Already, the AMISOM has started pilot testing by handing over security responsibilities, starting with the Halane Basecamp, which plays host to the mission's troops.
"AMISOM has handed over the security responsibilities of a community near the Halane basecamp back to the Federal Govt' of Somalia," AMISOM tweeted on Tuesday, adding that "it's part of the transitional plan".
Whether the SNA is ready for the tough assignments or not, it's something that will be manifested long after AMISOM exit.
At home, the force us usually accused of political bias, which Abdirahman Abdishakur said: "We encourage them to continue on this path and stay away from politics".

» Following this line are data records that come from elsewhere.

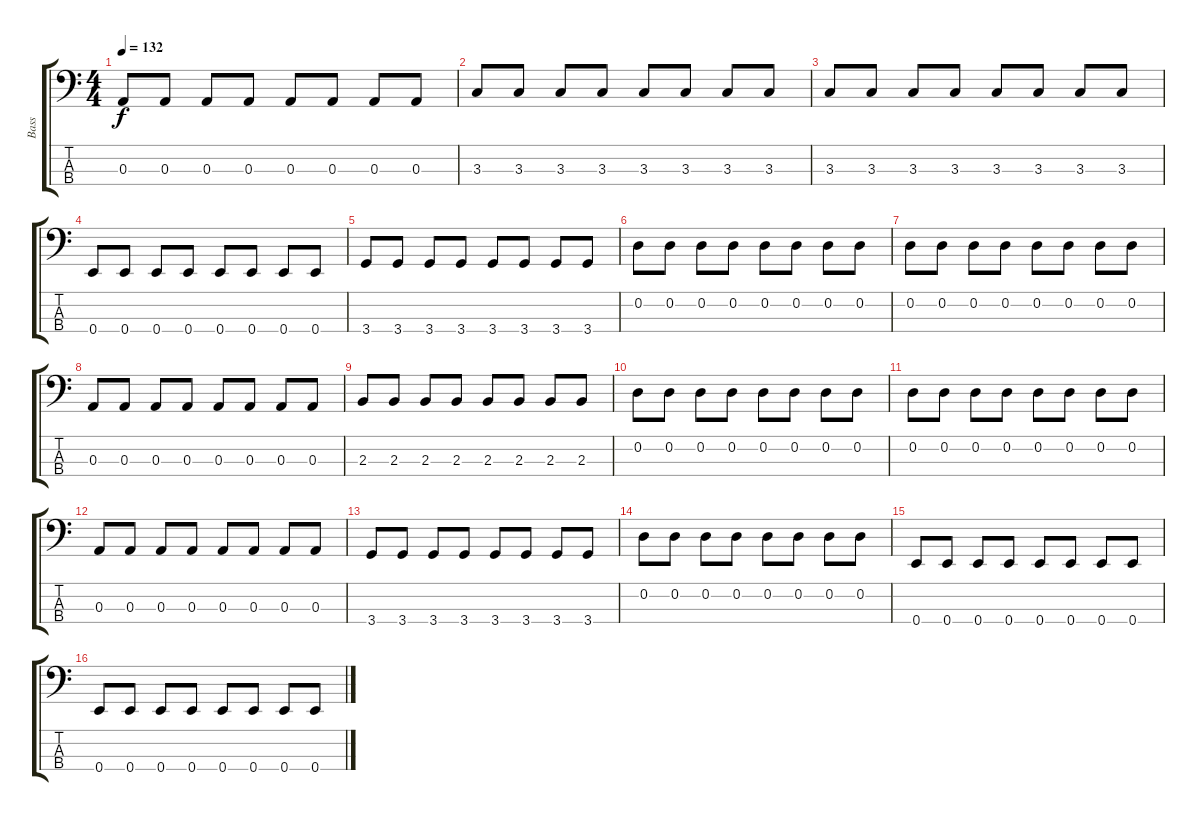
\track ("Bass" "Bass") {instrument electricbasspick}
\staff {score tabs}
\tuning (G2 D2 A1 E1) {hide}
\ts (4 4)
\tempo 132
\clef f4
\ks c
0.3.8{dy f} 0.3.8 0.3.8 0.3.8 0.3.8 0.3.8 0.3.8 0.3.8 |
3.3.8 3.3.8 3.3.8 3.3.8 3.3.8 3.3.8 3.3.8 3.3.8 |
3.3.8 3.3.8 3.3.8 3.3.8 3.3.8 3.3.8 3.3.8 3.3.8 |
0.4.8 0.4.8 0.4.8 0.4.8 0.4.8 0.4.8 0.4.8 0.4.8 |
3.4.8 3.4.8 3.4.8 3.4.8 3.4.8 3.4.8 3.4.8 3.4.8 |
0.2.8 0.2.8 0.2.8 0.2.8 0.2.8 0.2.8 0.2.8 0.2.8 |
0.2.8 0.2.8 0.2.8 0.2.8 0.2.8 0.2.8 0.2.8 0.2.8 |
0.3.8 0.3.8 0.3.8 0.3.8 0.3.8 0.3.8 0.3.8 0.3.8 |
2.3.8 2.3.8 2.3.8 2.3.8 2.3.8 2.3.8 2.3.8 2.3.8 |
0.2.8 0.2.8 0.2.8 0.2.8 0.2.8 0.2.8 0.2.8 0.2.8 |
0.2.8 0.2.8 0.2.8 0.2.8 0.2.8 0.2.8 0.2.8 0.2.8 |
0.3.8 0.3.8 0.3.8 0.3.8 0.3.8 0.3.8 0.3.8 0.3.8 |
3.4.8 3.4.8 3.4.8 3.4.8 3.4.8 3.4.8 3.4.8 3.4.8 |
0.2.8 0.2.8 0.2.8 0.2.8 0.2.8 0.2.8 0.2.8 0.2.8 |
0.4.8 0.4.8 0.4.8 0.4.8 0.4.8 0.4.8 0.4.8 0.4.8 |
0.4.8 0.4.8 0.4.8 0.4.8 0.4.8 0.4.8 0.4.8 0.4.8
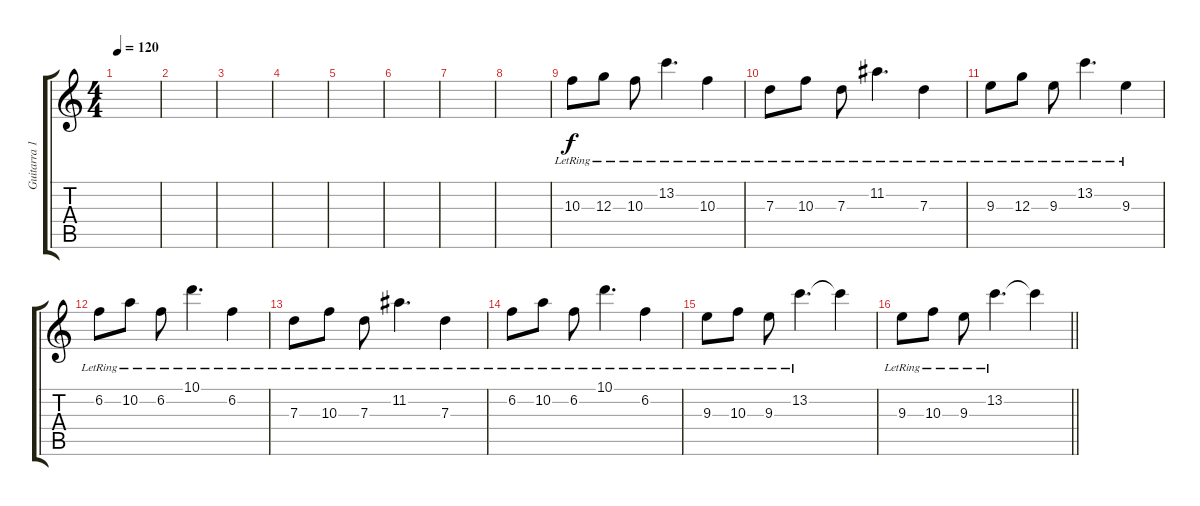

'Al-Shabaab's defeat inevitable'
Although Al-Shabaab has managed to wage significant sporadic attacks across East Africa, the group has been greatly neutralized due to a concerted effort to crush it by allied forces.
Gen. Stephen Townsend, the AFRICOM commander, last week termed Al-Shabaab as "dangerous", adding that their threat informed frequent US airstrikes in Somalia.
But their loss at Janaale could prove the ultimate fall, given that the town has been used as a "judicial" center for the militants. It is also an important tax collection center given its agricultural produce over the years.
Gen. Abdi Hamid, who led the incursion, observed that the defeat will give room to thousands of students to resume studies after frequent interruptions by the militants.
"Well done SNA liberate Janaale town was needed. Now kids like her will go to school and won't be terrorized by al shayadin," he said in a tweet, Monday.
Terming the take over as "biggest" victory, Dr. Hashi, popularly known as Somali Pundit, said the conquer of Janaale "opens up the supply lines between Marka and Afgooye and important trade route".
Last month, SNA troops had suffered huge casualties in Lower Shebelle, after the raid by Al-Shabaab at El-Salini military base, which left over 25 soldiers dead.
But all said than done, President Farmajo will have a task of rebuilding confidence among members of the public on the army, which has suffered a reputation for allegedly "undermining the rule of law" at the expense of protecting the government's "poor" policy on federal states.